L’est de la RD Congo abrite des centaines de groupes armés, qui font des ravages dans la région depuis près de 30 ans. Parmi les plus célèbres figurent le Codeco, le M23 et les ADF, affiliés à l’État islamique.

Le conflit est alimenté par un réseau complexe de facteurs, notamment des différends ethniques, l’instabilité politique et la lutte pour les vastes richesses minérales du pays.

Des pays voisins comme le Rwanda sont accusés de conspirer avec les rebelles, ce que le Rwanda a démenti.

Les intérêts commerciaux ont également été accusés d’alimenter la violence.

Le mois dernier, les États-Unis ont sanctionné le négociant en or belge Alain Goetz et un certain nombre de sociétés associées pour avoir prétendument fait passer en contrebande des centaines de millions de dollars d’or depuis la RD Congo.

Les États-Unis estiment que ce commerce illicite finance des groupes armés qui menacent la paix et la sécurité dans le pays. M. Goetz a démenti ces affirmations.

L’état de siège pour endiguer le conflit

Pour tenter d’endiguer la violence, le président de la RD Congo, Félix Tshisekedi, a déclaré un état de siège, c’est-à-dire la loi martiale, dans le Nord-Kivu et l’Ituri il y a près d’un an.

Toutefois, cette mesure n’a guère contribué à réprimer les troubles dans la région.

Ces dernières semaines, les attaques se sont intensifiées, incitant une nouvelle vague de personnes à fuir leurs foyers.

Des dizaines de civils ont été tués, ainsi que des soldats du gouvernement et neuf soldats de la paix des Nations unies.

Dans ce contexte d’escalade de la violence, la directrice exécutive de l’Unicef, Catherine Russell, a visité le camp de Blukwa en Ituri.

Elle décrit le choc que lui a causé la vue de ce camp tentaculaire au milieu d’un paysage verdoyant et vallonné, lors de son arrivée en avion.

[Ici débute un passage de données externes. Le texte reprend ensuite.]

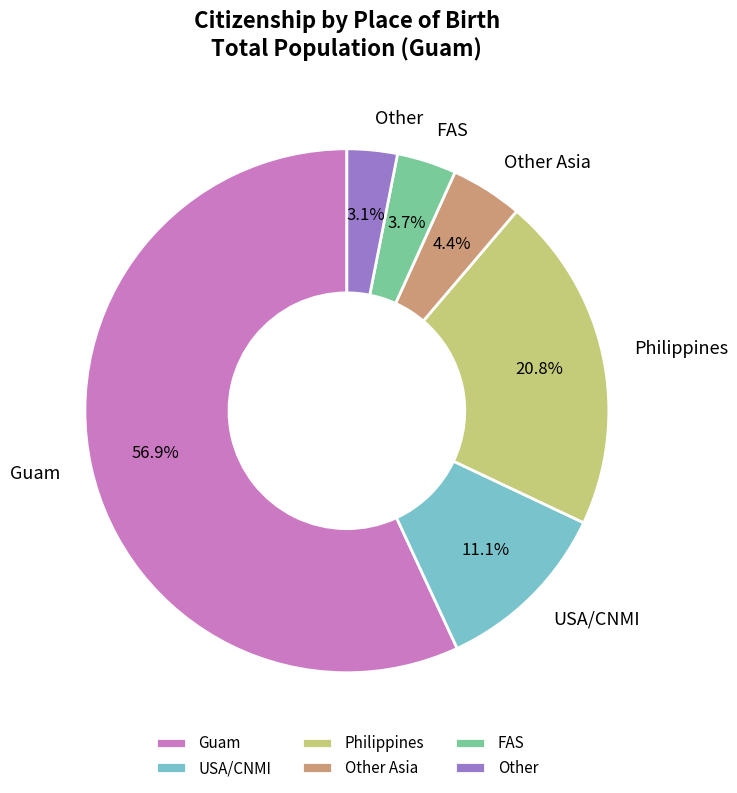

How many segments does this pie chart have?

6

« Le camp est immense et se trouve dans une zone si éloignée, mais c’était voulu car tout le monde pense qu’il sera plus sûr et plus éloigné des groupes qui pourraient l’attaquer », explique-t-elle.

Jusqu’à 50 000 personnes déplacées résident désormais dans ce camp où l’eau est rare, l’assainissement limité et l’accès aux soins inexistant. Les conditions sont terribles, mais partir comporte un risque encore plus grand.

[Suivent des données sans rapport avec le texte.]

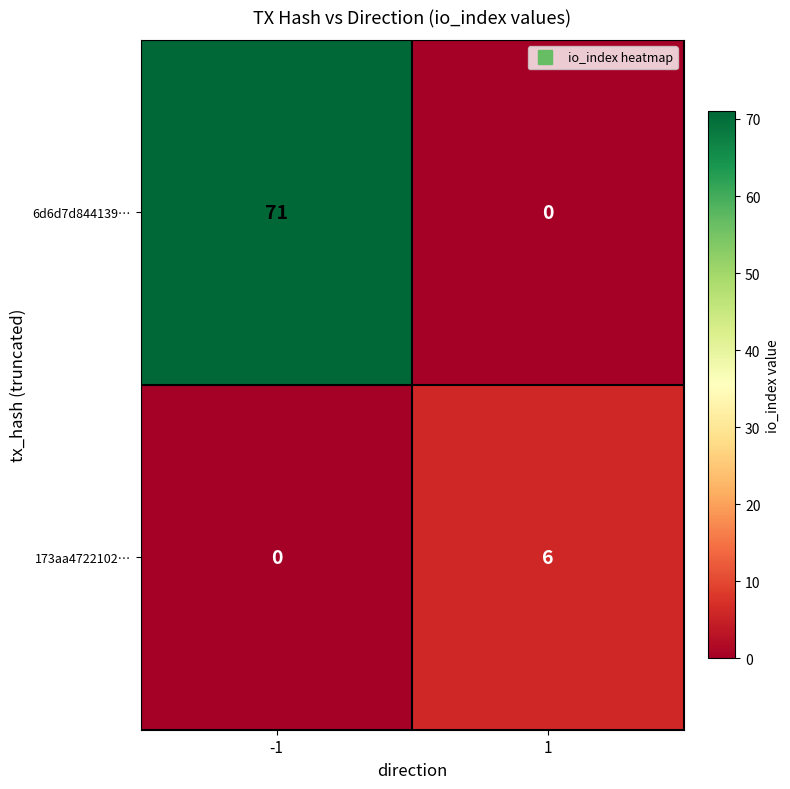

At how many categories does at least one series exceed 58?

1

Même partir pour chercher de la nourriture qui pousse dans les collines peut être une condamnation à mort, car les groupes armés sont connus pour attaquer ceux qui s’aventurent trop loin, malgré la présence de soldats de la paix de l’ONU dans une base voisine.

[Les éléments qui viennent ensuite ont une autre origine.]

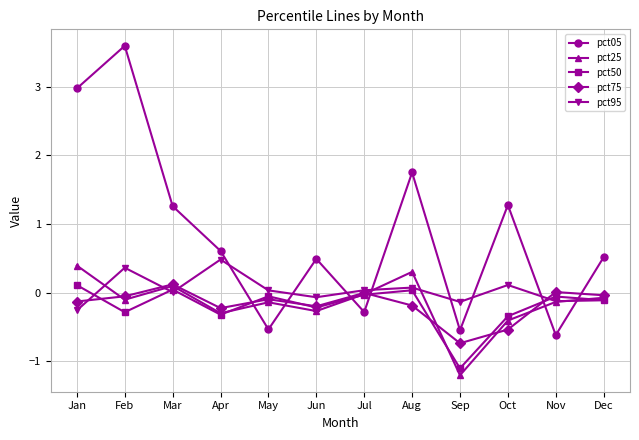

True or false: pct05 and pct75 intersect in this chart.

True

Au milieu de ce chaos, Blukwa trouve encore le temps de vivre son enfance.

« Quand je suis libre, je vais jouer au football », dit-il. « Nous récupérons les sacs et les cordes pour fabriquer un ballon de foot. Parfois, nous jouons aussi à des jeux de cartes », raconte-t-il. Son rêve est de devenir un jour médecin.